# When Does Baptism Become A Seal?



## Martin (Mar 9, 2012)

From a paedo-baptist position: is baptism a sign when applied to the infant but becomes a seal after the inward washing of the Spirit? Please correct me if this is an incorrect understanding of signs/seals.


----------



## Semper Fidelis (Mar 9, 2012)

WCF Chapter 27


> III. The grace which is exhibited in or by the sacraments, rightly used, is not conferred by any power in them; neither doth the efficacy of a sacrament depend upon the piety or intention of him that doth administer it, but upon the work of the Spirit, and the word of institution, which contains, together with a precept authorizing the use thereof, a promise of benefit to worthy receivers



Berkhof:


> d. Infant baptism as a means of grace. Baptism is a sign and seal of the covenant of grace. It does not signify one thing and seal another, but sets the seal of God on that which it signifies. According to our confessional standards and our Form for the administration of baptism, it signifies the washing away of our sins, and this is but a brief expression for the removal of the guilt of sin in justification, and for the removal of the pollution of sin in sanctification, which is, however, imperfect in this life. And if this is what is signified, then it is also that which is sealed. And if it be said, as it is sometimes in our Reformed literature, that baptism seals the promise(s) of God, this does not merely mean that it vouches for the truth of the promise, but that it assures the recipients that they are the appointed heirs of the promised blessings.

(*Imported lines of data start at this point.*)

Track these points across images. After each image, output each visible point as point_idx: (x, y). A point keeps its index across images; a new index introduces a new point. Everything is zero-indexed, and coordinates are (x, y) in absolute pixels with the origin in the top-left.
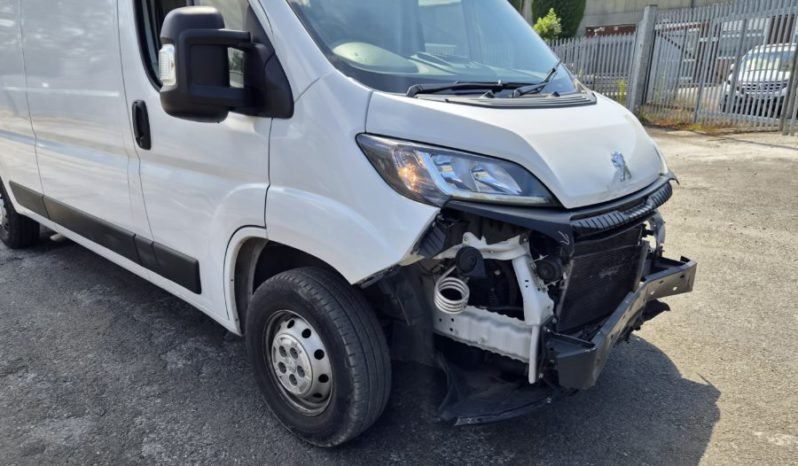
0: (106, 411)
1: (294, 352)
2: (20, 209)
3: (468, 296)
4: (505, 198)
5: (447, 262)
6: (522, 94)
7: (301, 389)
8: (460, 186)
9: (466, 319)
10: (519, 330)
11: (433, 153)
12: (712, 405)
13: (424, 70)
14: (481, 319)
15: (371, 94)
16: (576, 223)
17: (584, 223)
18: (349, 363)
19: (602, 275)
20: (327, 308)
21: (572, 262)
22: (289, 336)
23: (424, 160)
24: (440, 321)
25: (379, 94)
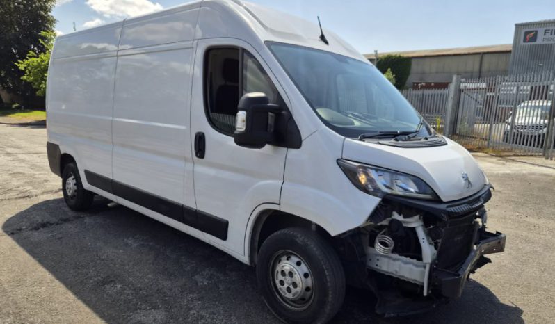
0: (171, 307)
1: (291, 274)
2: (86, 185)
3: (393, 245)
5: (382, 227)
6: (409, 139)
7: (293, 295)
8: (387, 187)
9: (386, 260)
10: (417, 266)
11: (377, 170)
12: (519, 317)
13: (357, 124)
14: (395, 260)
15: (344, 139)
16: (449, 209)
18: (326, 280)
19: (456, 239)
22: (287, 265)
23: (373, 174)
24: (370, 260)
25: (348, 140)
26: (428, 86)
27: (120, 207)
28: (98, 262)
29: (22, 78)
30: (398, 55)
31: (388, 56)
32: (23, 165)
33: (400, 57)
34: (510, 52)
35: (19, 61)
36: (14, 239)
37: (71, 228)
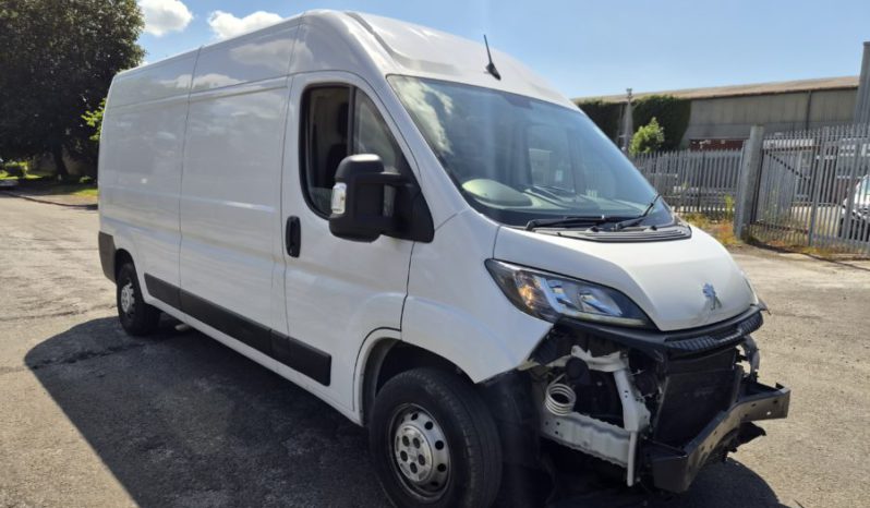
0: (239, 487)
1: (417, 443)
2: (148, 298)
3: (574, 400)
4: (608, 319)
5: (556, 370)
6: (621, 228)
7: (420, 477)
8: (569, 306)
9: (571, 424)
10: (618, 436)
11: (548, 278)
13: (537, 203)
14: (584, 424)
15: (498, 229)
16: (670, 345)
17: (677, 344)
18: (467, 453)
19: (697, 394)
20: (451, 403)
21: (667, 379)
22: (412, 428)
23: (540, 283)
24: (547, 423)
25: (506, 229)
26: (715, 145)
27: (192, 331)
28: (148, 413)
29: (91, 138)
30: (668, 97)
31: (653, 97)
32: (76, 265)
33: (672, 98)
34: (855, 88)
35: (88, 112)
36: (36, 374)
37: (120, 361)
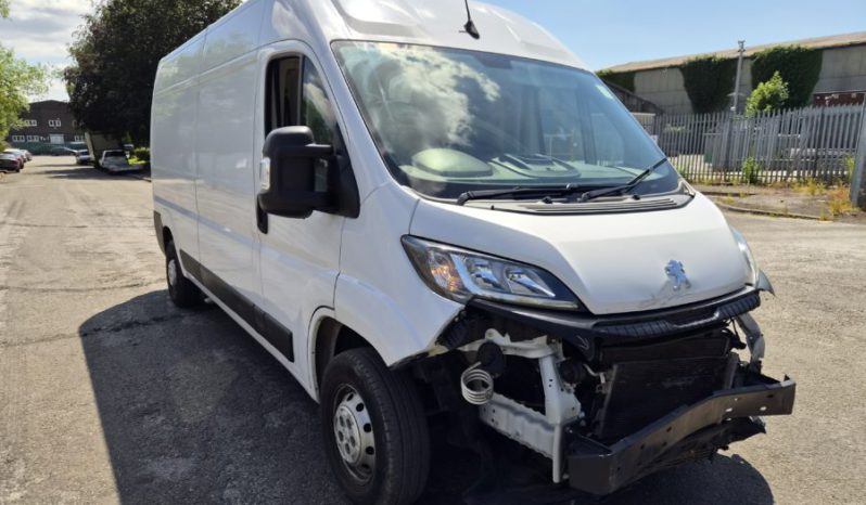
0: (207, 456)
1: (349, 423)
2: (185, 273)
5: (473, 355)
8: (496, 287)
9: (504, 411)
14: (518, 413)
15: (417, 201)
18: (386, 439)
20: (374, 386)
22: (347, 408)
23: (457, 262)
25: (425, 202)
26: (844, 99)
28: (159, 381)
30: (795, 47)
33: (799, 48)
36: (83, 341)
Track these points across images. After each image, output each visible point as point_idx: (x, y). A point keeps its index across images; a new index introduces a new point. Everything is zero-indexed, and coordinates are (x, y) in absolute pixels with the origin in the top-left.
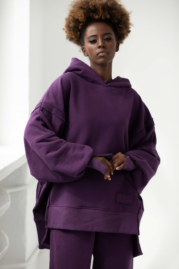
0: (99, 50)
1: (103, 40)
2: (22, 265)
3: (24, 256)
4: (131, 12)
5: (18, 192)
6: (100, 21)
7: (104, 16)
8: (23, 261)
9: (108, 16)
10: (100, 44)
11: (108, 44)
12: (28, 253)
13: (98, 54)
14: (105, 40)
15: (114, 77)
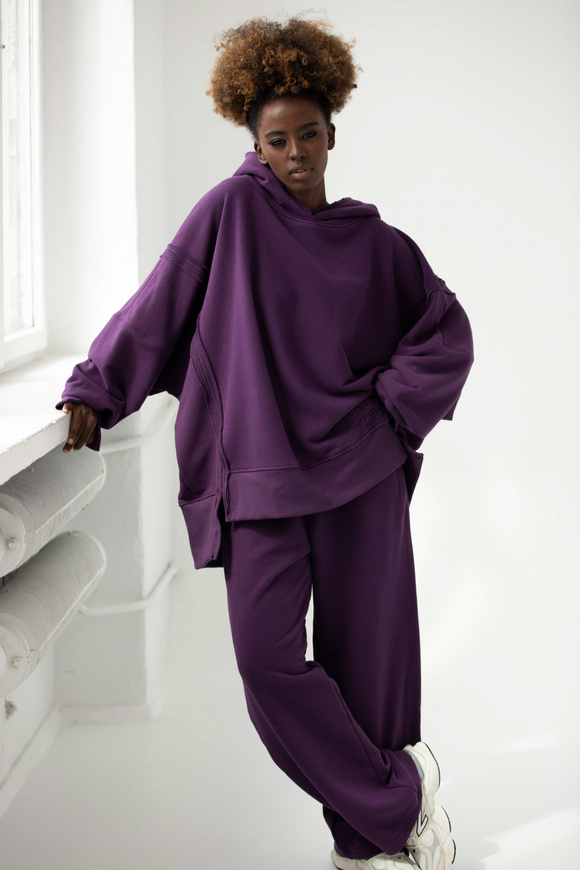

This does not necessarily mean that they are already in principle in possession of the promised good, though this is possible and may even be probable, but certainly means that they are appointed heirs and will receive the heritage, unless they show themselves unworthy of it and refuse it. Dabney calls attention to the fact that seals are often appended to promissory covenants, in which the bestowment of the promised good is conditional.
> 
> Berkhof, L. (1938). Systematic theology (641). Grand Rapids, MI: Wm. B. Eerdmans publishing co.

Reactions: Like 1


----------



## Martin (Mar 9, 2012)

Semper Fidelis said:


> a promise of benefit to worthy receivers



So the promise is signed and sealed at the moment of administration but only benefits those who are worthy receivers (those of faith)?


----------



## Peairtach (Mar 9, 2012)

> So the promise is signed and sealed at the moment of administration but only benefits those who are worthy receivers (those of faith)?

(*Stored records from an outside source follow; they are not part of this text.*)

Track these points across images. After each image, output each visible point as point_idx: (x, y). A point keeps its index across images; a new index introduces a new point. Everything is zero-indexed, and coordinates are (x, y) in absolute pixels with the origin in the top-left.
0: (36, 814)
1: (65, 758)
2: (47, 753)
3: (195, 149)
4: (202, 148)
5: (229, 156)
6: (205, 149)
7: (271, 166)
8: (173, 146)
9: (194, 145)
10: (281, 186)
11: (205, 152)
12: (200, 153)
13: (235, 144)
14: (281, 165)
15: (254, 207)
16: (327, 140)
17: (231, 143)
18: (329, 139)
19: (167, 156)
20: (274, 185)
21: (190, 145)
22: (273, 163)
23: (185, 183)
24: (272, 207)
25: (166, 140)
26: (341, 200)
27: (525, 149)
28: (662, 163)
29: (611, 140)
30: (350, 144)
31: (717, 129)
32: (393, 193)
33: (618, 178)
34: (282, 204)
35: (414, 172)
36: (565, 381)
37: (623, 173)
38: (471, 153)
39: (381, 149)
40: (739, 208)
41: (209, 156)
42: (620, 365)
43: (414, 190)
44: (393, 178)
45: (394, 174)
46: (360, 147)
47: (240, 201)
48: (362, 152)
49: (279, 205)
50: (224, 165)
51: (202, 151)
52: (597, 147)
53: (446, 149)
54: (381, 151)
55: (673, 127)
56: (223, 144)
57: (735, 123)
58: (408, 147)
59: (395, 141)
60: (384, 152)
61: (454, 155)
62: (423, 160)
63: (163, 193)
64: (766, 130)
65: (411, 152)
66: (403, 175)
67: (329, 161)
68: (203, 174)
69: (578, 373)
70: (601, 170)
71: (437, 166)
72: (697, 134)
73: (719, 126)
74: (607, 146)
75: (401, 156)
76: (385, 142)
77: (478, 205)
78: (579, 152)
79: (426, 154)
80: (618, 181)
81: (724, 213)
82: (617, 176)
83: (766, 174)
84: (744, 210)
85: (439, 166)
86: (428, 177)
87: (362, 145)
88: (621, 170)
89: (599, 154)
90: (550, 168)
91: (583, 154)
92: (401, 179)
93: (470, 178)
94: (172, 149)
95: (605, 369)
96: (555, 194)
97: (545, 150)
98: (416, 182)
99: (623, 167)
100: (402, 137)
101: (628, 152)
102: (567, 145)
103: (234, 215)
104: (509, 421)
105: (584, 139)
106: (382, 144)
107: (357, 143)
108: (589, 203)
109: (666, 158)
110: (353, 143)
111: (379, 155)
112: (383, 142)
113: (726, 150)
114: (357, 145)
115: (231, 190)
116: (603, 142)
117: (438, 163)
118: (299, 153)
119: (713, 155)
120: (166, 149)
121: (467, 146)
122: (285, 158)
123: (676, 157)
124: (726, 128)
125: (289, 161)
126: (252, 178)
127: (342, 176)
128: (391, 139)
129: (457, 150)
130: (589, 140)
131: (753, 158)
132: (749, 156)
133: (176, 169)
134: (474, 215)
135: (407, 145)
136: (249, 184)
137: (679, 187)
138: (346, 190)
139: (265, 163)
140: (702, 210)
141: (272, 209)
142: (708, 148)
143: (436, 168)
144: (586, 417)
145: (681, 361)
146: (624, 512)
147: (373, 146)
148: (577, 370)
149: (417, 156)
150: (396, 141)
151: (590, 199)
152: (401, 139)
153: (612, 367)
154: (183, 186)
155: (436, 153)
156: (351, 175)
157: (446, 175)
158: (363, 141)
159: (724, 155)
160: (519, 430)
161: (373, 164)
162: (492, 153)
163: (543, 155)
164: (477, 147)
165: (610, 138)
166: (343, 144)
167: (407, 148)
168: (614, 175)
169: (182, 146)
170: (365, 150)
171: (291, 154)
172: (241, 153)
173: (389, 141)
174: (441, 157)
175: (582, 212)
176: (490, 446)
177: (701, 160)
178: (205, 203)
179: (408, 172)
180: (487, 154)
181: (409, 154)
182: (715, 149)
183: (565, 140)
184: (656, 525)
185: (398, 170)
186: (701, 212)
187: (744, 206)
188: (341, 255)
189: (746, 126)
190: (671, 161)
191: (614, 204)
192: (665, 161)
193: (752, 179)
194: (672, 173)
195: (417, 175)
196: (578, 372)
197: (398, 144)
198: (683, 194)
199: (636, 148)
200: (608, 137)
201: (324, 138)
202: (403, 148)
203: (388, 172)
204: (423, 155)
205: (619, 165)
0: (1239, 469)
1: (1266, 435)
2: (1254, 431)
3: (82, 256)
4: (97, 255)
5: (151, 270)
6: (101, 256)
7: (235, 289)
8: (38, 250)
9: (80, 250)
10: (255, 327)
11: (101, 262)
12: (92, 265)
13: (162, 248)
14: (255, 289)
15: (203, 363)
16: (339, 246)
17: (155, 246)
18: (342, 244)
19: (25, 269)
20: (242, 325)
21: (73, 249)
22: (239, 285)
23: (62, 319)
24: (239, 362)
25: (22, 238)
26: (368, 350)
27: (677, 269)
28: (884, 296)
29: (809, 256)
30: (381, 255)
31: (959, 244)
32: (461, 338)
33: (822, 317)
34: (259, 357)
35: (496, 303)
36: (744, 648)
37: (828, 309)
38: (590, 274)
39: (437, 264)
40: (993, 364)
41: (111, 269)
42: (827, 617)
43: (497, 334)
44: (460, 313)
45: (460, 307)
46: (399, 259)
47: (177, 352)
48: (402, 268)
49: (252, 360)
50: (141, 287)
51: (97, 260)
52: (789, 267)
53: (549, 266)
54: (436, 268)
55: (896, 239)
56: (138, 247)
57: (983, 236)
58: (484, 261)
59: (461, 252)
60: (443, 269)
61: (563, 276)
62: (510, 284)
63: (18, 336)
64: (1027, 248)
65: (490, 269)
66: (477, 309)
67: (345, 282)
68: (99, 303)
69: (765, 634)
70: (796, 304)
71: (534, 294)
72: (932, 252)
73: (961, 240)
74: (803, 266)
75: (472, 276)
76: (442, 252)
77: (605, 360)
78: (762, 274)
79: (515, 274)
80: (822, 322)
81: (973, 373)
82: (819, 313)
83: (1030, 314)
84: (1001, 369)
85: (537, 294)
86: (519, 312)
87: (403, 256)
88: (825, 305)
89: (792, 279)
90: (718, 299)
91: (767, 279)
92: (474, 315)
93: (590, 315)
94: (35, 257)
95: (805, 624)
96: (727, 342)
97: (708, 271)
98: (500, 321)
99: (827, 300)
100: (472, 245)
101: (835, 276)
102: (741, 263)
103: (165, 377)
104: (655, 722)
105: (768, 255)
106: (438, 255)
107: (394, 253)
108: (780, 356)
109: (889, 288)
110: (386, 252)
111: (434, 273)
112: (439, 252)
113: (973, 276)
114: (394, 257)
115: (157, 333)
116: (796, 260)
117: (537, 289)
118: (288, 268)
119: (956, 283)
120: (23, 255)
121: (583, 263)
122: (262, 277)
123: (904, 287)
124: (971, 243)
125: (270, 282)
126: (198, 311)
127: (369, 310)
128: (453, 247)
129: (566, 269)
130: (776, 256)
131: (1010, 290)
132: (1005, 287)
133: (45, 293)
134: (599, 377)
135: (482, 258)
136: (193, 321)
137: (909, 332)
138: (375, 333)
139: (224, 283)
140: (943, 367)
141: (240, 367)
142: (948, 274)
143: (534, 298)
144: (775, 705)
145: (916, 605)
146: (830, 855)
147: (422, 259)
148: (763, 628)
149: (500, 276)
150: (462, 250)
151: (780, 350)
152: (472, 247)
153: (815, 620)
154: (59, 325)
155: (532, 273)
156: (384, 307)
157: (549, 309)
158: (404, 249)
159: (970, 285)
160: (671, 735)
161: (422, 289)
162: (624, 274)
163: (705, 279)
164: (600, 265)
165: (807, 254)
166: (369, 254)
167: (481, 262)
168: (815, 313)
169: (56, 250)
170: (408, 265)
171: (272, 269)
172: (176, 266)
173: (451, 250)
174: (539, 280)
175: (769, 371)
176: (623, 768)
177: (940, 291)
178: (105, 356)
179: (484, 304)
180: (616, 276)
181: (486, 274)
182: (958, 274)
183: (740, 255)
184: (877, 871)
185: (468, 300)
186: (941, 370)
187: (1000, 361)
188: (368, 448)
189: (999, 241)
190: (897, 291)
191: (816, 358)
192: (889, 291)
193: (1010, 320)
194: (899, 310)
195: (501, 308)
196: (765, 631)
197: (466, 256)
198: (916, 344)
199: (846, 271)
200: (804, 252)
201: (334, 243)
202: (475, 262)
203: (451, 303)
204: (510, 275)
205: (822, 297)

This is true of adults also, as well as infants, whether or not they believe at the time they are baptised as adults.


----------



## MW (Mar 9, 2012)

The usual simple formula is that the sacrament is a sign to the senses and a seal to faith. The sacrament seals nothing to an unbeliever in the way of saving benefit.

Reactions: Like 1


----------



## Martin (Mar 9, 2012)

Thanks for helping me clear that up. I listened to a sermon series the other day which laid out covenant theology very well for me as well as touched on baptism. Looking at paedobaptism in light of covenant theology really helps bring all the pieces together. So if the baptized infant (same as adult) grows up and does not accept the Christian faith, they are regarded as breakers of the Covenant of Grace? On a side note, seeing reformed padeobaptism as two believers raising their child, worshipping, teaching, praying for, and disciplining the child in the Christian faith is a lot more acceptable to me than paedobaptism I have seen where no one is quite sure why the child was even baptized or the child was baptized until it could "answer for itself". Also parents promise to disciple the child but the only disciplining is dropping the child off at church for youth group and picking the child up later.


----------



## MW (Mar 9, 2012)

Eric said:


> Thanks for helping me clear that up. I listened to a sermon series the other day which laid out covenant theology very well for me as well as touched on baptism. Looking at paedobaptism in light of covenant theology really helps bring all the pieces together. So if the baptized infant (same as adult) grows up and does not accept the Christian faith, they are regarded as breakers of the Covenant of Grace? On a side note, seeing reformed padeobaptism as two believers raising their child, worshipping, teaching, praying for, and disciplining the child in the Christian faith is a lot more acceptable to me than paedobaptism I have seen where no one is quite sure why the child was even baptized or the child was baptized until it could "answer for itself". Also parents promise to disciple the child but the only disciplining is dropping the child off at church for youth group and picking the child up later.



Yes, "ye must be born again" was imperative not only for Nicodemus but for the covenant people as a whole. Regrettably the plural is usually ignored when it is quoted today. It teaches very clearly that those who are externally in the covenant must be inwardly renewed by the Holy Spirit in order to be spiritually blessed in Christ.

It is best not to speak of breaking the covenant of grace itself since it suggests that grace might be resistible. More specifically, those who do not repent and believe have broken the obligations which the covenant of grace requires of them.

Reactions: Like 1


----------